Looking a decade down the road—and across the Atlantic Ocean—Yam sees SWB Fort Portal as self-sustainable and operating as a solely community-led program. But wherever she is and whatever she’s doing by then, she hopes she’ll still be working with girls abroad, playing soccer, and teaching kids.
The other finalists:
Magdalene Andreoni ’13, a studio arts major, aims to establish “the only specialtycookie mobile shop in Chicago,” an enterprise she calls The Cookie Jar. Using gluten-free, nut-free, and vegan recipes she has developed from scratch for such flavors as chocolate chip, “oatmeal monster,” peanut butter chocolate chunk, and ginger snap, she’s targeting the Loop, where foot traffic is highest. Advising Andreoni is Mary Vail ’80, president and chief designer, Joyelles Jewelers.
Seth Berger ’14 aims to grow East Coast Lacrosse, the single-member LLC he established in 2010, into a leader in custom athletic apparel. Advising Berger is Jim Rossi ’82, managing partner of the Saratoga Polo Association and chief marketing officer for the United States Polo Association.
Alexander Nassief ’16 and Brianna Barros ’16, having established Rum Dogs Inc., aim to implement a proprietary method for aging rum in barrels submerged in the Caribbean Sea and produce a premium brand, called Black Cap Rum, for the Dominican market. “The product line will serve as a symbol of Dominican ingenuity whilst adhering to local values of eco-friendliness,” they say. Advising them is Catherine Hill, F. William Harder Professor of Business Administration at Skidmore.
Samuel Schultz ’13, who spent a year in Beijing, hopes to provide residential summer-camp placement services in the U.S. for English-speaking Chinese nationals through his Summer Destinations Company. Advising Schulz is Nancy Wekselbaum ’73, president of the Gracious Gourmet.

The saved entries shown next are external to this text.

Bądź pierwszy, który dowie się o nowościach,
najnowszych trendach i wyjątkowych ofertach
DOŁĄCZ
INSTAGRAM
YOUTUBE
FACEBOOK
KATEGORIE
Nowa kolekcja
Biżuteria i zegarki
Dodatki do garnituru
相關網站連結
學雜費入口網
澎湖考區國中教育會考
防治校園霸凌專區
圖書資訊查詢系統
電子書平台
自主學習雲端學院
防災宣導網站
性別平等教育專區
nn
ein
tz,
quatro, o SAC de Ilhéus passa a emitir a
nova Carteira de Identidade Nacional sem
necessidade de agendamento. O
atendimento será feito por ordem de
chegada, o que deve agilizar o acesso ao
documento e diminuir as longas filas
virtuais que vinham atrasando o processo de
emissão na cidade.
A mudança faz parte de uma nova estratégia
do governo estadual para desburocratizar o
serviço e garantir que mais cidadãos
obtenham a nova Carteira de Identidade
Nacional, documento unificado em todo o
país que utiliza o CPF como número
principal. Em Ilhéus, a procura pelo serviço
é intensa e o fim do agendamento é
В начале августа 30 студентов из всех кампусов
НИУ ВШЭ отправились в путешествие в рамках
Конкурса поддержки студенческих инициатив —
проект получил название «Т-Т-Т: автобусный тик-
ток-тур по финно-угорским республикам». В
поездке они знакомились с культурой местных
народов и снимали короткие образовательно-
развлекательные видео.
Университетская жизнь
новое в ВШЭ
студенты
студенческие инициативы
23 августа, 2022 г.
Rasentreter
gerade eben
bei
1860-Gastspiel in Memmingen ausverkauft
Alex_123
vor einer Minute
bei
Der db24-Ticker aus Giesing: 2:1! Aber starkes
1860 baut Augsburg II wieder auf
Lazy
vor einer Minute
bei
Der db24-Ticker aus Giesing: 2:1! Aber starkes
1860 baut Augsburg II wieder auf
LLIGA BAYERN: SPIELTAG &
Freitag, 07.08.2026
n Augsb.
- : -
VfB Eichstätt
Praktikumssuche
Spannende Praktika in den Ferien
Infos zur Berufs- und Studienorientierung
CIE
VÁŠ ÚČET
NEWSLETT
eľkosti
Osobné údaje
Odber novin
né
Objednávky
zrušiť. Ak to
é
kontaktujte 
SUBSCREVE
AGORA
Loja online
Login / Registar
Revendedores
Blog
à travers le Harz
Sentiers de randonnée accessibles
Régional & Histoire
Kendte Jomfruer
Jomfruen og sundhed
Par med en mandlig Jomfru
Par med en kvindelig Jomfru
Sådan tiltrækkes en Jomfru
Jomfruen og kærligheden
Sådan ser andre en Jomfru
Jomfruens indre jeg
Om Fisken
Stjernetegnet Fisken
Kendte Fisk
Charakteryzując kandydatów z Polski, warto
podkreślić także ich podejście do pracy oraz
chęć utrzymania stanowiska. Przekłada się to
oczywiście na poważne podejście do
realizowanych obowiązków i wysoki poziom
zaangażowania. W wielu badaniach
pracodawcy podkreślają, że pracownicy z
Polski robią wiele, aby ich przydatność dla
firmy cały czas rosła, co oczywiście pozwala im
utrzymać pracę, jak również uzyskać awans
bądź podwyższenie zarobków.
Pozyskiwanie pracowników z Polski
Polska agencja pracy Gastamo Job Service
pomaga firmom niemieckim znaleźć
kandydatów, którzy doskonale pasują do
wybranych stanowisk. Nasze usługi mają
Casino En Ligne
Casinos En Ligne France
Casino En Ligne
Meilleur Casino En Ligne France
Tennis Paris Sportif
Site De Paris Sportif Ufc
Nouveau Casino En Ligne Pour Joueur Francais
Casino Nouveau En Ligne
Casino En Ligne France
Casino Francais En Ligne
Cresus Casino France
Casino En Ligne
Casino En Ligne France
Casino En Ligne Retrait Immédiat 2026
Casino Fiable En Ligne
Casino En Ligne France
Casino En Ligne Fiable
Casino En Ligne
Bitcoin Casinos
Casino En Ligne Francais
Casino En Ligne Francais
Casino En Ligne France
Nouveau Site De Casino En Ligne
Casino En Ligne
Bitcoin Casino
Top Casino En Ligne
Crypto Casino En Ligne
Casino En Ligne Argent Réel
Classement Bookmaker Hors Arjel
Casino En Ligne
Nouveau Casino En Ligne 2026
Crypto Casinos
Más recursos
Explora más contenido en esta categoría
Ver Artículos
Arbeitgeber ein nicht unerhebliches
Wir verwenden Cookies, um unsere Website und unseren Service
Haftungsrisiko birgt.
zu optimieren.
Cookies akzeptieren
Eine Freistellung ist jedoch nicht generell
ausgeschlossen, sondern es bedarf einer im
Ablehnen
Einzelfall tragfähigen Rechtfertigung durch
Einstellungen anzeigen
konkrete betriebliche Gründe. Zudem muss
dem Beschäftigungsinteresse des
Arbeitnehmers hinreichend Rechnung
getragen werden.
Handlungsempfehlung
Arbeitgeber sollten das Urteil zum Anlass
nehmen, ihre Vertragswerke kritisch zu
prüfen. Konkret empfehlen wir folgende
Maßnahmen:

Jasmyn Elise Story ’15 is an anthropology major launching a new Atlanta-based LLC, Forcast. It aims to change the way casting agents hire extras through a new smartphone app that enables casting agents to quickly and easily browse profiles created by a large pool of non-union actors. The app will be developed by Justin Colvin ’14, a computer science major who will share in the partnership. Advising Story is Jody Klein ’85, president of ABKCO Records and a Skidmore parent.